Her eyes flicked to the dying man against the wall, and then back to Nasir.

"You and I are going to have a conversation after this." She said simply, and then moved out into the hallway.

She didn't know where Nasir intended to go, but she did not plan to sit around and wait for the entire village to come swarming into their small room. If she was going to be fighting, she wanted space to maneuver.
 
  • Thoughtful
Reactions: Nasir
"We've been conversing this whole time." Nasir pointed out as he stepped into the hallway and grasped the handle of his long knife.

With a single swift wrench he pulled the blade free, sending the man crumpling to the floor as a bloody mess. He lingered for a brief moment, stepping on the soon to be corpse as he walked towards the lobby of the Inn.

Beyond the corner of the hall he could hear two voices.

They spoke quietly enough that even he could not make out their words, but it was clear to him they were more of the villagers. Nasir half turned back to Keyleth, motioning towards the corner and raising two fingers.
 
Blade in hand, Keyleth's entire demeanor seemed to shift. Her eyes narrowed as she prowled towards the door, knees slightly bent as if prepared to leap forward in a moment's notice.

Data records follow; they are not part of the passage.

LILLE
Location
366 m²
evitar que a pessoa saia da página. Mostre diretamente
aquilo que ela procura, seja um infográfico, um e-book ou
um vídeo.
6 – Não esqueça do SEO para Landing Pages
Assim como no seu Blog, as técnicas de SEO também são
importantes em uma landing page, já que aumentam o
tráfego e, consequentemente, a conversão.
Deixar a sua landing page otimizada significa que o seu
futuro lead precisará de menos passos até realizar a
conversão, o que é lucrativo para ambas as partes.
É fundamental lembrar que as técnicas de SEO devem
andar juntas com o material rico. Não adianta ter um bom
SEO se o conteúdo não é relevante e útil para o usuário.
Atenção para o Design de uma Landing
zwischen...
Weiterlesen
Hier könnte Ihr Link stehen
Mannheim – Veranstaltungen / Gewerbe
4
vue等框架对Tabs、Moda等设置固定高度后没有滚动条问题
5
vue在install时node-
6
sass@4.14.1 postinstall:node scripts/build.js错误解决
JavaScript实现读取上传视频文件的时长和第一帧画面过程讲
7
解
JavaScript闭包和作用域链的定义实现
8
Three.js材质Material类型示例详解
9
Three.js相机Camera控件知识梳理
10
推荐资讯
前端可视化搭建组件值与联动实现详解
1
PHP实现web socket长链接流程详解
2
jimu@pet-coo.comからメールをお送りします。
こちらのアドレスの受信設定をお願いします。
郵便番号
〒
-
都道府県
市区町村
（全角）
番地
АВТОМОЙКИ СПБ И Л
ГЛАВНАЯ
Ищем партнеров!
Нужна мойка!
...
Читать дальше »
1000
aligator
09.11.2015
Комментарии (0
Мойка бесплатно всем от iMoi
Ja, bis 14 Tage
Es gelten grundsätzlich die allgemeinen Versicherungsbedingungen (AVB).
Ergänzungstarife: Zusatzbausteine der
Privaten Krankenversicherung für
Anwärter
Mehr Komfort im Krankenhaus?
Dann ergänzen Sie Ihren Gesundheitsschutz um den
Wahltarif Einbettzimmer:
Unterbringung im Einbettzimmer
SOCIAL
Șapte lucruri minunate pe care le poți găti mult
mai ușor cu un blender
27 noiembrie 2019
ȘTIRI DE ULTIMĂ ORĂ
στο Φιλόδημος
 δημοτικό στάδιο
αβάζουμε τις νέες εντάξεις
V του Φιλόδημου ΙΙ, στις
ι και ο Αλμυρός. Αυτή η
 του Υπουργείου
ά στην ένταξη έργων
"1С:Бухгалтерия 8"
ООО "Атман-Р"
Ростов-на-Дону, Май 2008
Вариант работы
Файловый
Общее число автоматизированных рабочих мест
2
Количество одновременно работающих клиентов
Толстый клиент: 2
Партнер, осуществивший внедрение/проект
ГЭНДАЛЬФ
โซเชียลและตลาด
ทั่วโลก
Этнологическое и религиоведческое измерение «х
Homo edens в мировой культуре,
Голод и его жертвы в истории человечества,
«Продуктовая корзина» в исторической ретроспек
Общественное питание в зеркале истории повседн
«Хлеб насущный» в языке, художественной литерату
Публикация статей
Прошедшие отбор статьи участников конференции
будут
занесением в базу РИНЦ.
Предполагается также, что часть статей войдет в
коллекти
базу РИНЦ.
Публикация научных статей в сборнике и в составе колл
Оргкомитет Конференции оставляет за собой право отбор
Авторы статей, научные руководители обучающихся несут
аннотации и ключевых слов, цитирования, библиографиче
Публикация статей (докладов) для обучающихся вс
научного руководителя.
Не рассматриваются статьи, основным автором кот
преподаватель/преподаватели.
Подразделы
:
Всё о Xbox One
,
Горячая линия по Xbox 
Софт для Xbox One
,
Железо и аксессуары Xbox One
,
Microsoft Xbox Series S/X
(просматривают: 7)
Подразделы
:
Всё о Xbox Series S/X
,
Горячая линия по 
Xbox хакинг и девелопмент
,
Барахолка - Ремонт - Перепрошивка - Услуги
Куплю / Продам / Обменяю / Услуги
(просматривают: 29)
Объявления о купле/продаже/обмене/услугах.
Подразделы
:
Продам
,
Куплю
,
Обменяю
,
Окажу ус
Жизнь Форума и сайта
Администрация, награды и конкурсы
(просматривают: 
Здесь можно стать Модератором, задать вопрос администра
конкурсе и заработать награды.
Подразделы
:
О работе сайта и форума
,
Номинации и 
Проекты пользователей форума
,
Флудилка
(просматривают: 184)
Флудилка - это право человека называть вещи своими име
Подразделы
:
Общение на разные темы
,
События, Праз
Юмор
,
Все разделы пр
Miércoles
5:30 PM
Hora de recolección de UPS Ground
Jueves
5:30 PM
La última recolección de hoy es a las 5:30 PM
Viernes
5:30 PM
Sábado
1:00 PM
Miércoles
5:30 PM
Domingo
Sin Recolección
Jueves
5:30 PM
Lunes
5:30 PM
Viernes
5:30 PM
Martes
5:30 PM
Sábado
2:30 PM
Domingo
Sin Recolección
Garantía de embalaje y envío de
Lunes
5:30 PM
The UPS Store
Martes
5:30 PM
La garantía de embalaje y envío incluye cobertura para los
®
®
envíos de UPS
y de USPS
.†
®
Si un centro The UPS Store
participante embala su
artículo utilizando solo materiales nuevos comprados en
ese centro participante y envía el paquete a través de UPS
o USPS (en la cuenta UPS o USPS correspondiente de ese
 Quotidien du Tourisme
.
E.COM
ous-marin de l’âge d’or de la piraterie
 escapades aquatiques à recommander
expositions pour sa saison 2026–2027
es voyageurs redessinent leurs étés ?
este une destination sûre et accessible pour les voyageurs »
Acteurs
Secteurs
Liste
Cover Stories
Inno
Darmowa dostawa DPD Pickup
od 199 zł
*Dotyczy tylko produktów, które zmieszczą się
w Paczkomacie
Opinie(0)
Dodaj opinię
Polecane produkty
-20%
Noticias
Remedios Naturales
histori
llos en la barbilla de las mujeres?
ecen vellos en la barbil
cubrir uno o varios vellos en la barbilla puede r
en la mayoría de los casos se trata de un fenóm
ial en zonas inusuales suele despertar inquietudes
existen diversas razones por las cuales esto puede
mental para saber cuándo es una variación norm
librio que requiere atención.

A fight was something she could handle -- though her injuries from Nasir's attack a few weeks prior still ached.

She held her breath, listening intently by the doorway for the briefest of moments.

Had it just been the innkeeper that came for them, she might have let the others live. But it was clear there'd been some sort of scheme hatched, and the locals intended to kill her.

Not but a few hours prior, she would have considered letting them do it... but now that she knew Aviana was alive she had purpose. No backwater graverobber was going to stand in her way.

She gestured to the left, indicating she would move in that direction to Nasir, and then she rushed through the doorway.